If that rate spread coincides with growing economic heat here in Canada, the BoC may need to consider rate pauses and even potential hikes if demand-pull inflation rises too quickly, too soon. However, there is still significant slack in our economy, giving the central bank room to assess the situation amid U.S. policy changes (increasing rates seems counterintuitive at this time).
Despite the abovementioned concerns, the previous Trump presidency valued lower interest rates and inflation — so time will tell how the transition will shake out for Canadian wallets.
Will the BoC cut rates again on January 29?
Prime rates came down significantly in 2024, and markets have now gauged an 80% chance of another single cut at the BoC's first rate meeting in 2025, which I think will happen.

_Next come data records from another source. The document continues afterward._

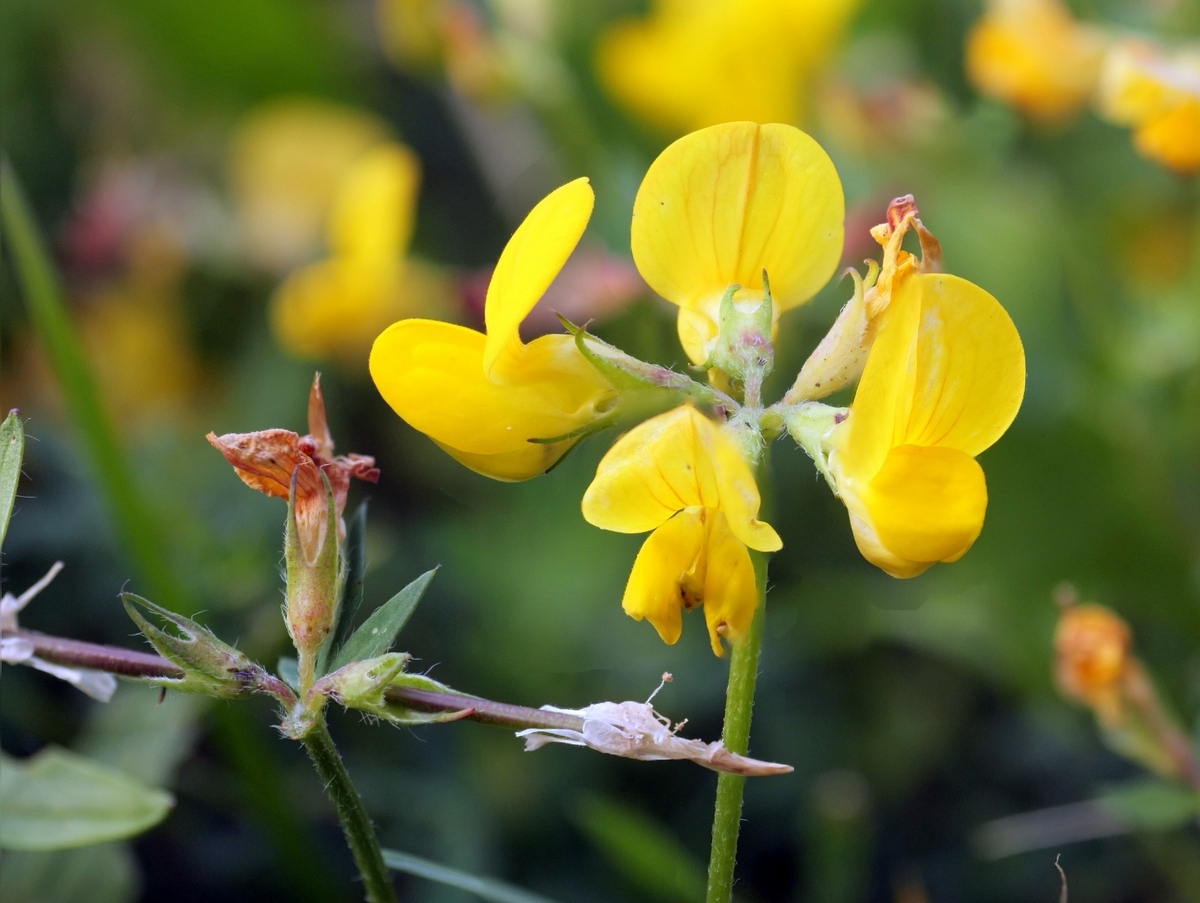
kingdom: Plantae
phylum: Tracheophyta
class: Magnoliopsida
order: Fabales
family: Fabaceae
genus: Lotus
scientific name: Lotus corniculatus
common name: Common bird's-foot-trefoil
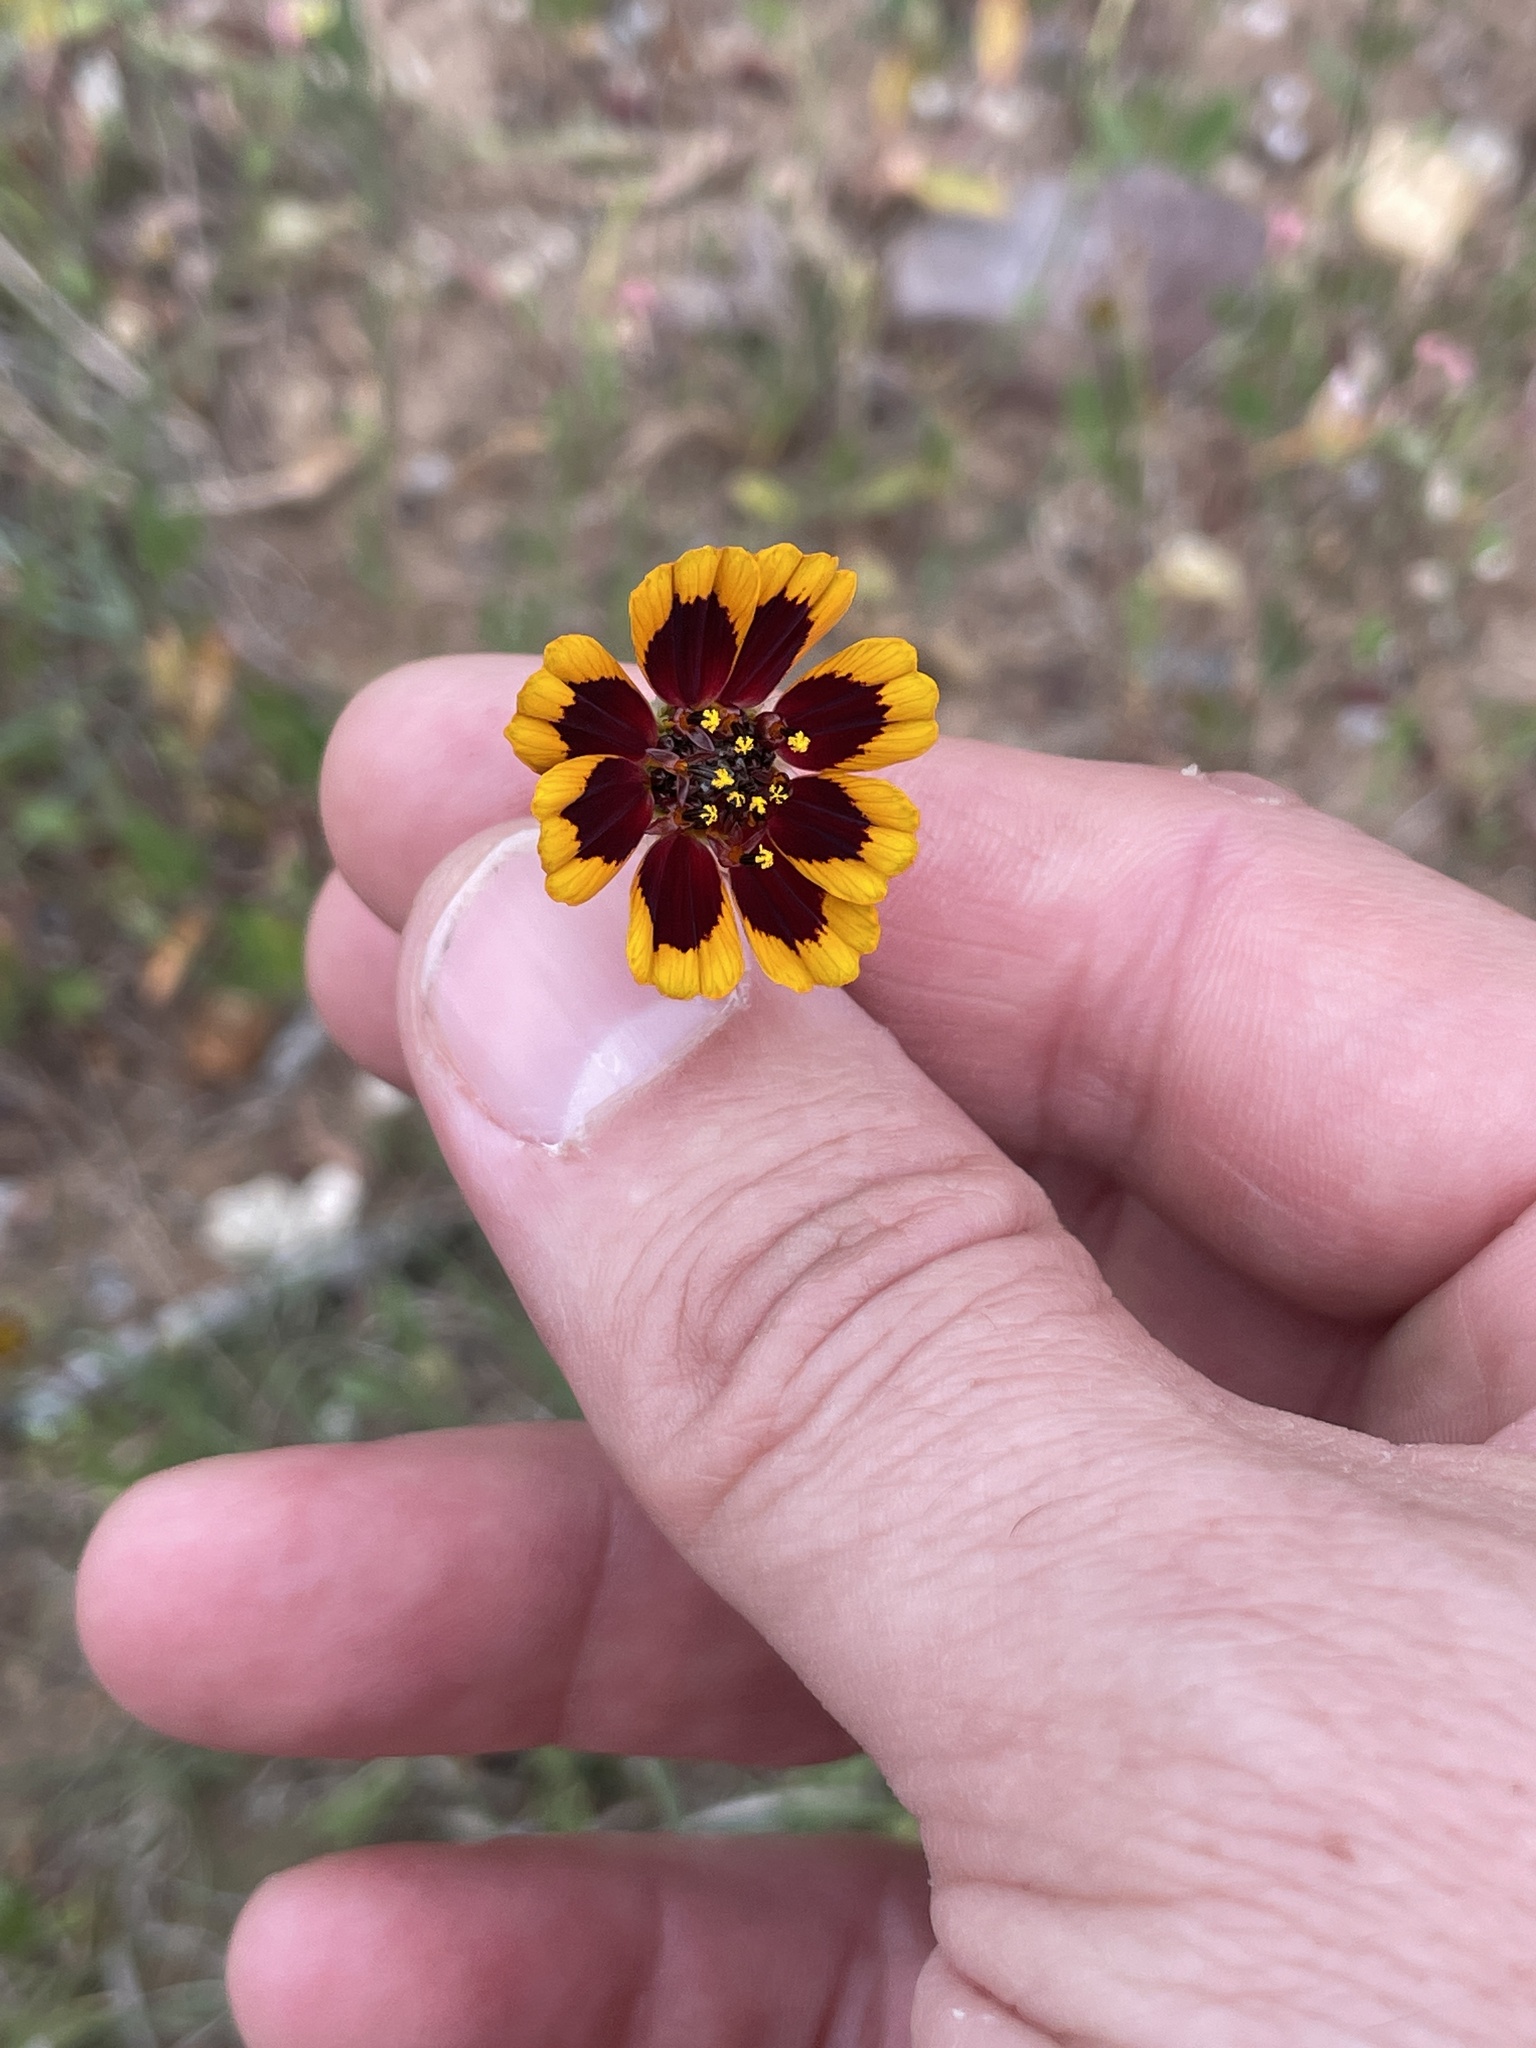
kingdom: Plantae
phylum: Tracheophyta
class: Magnoliopsida
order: Asterales
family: Asteraceae
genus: Thelesperma
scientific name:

Having said that, the central bank has much to consider in deciding whether to post another cut or pause to consider it — including the ramifications of a potentially wider divergence with the U.S. Federal Reserve's rate agenda if Canada keeps cutting rates and the U.S. doesn't (more than a 1.0% rate difference has an inflationary effect on the Canadian dollar).
Where will rates go in 2025?
I still predict another 0.75% in BoC rate cuts by the end of 2025 (assuming no tariffs).
Despite all the complications (and outside of potential tariff mayhem), assuming inflation remains tamed amid our too-sluggish Canadian economy, BoC rate drops of at least 0.25% will likely continue during the first half of 2025 (it's too soon to tell whether those would be consecutive drops or if a pause will extend the timeline).
I believe the BoC's policy rate isn't 'neutral' enough yet. I'm holding out a forecast for a resting BoC rate of 2.50% — for a total prime rate drop of 2.5% by the end of 2025. Some experts have pegged a BoC resting rate of 2.0% in 2025 to spark our economy in light of trade turmoil, though too many brambles lie along that prediction lane at the moment.
We'll see how markets (and nerves) progress as the year's political drama plays out.
What is the neutral rate?
Many economists currently gauge the BoC neutral rate to be around 2.75-3.0% (where the economy is neither stimulated nor repressed), and rates might need to go lower to stimulate an economy dragged down by an intense hike schedule over two years.
Is there a danger that the prime rate could increase?
There's always that danger, and although the economic softening already underfoot makes it unlikely, the crystal ball's in the air for how this year's economy will land.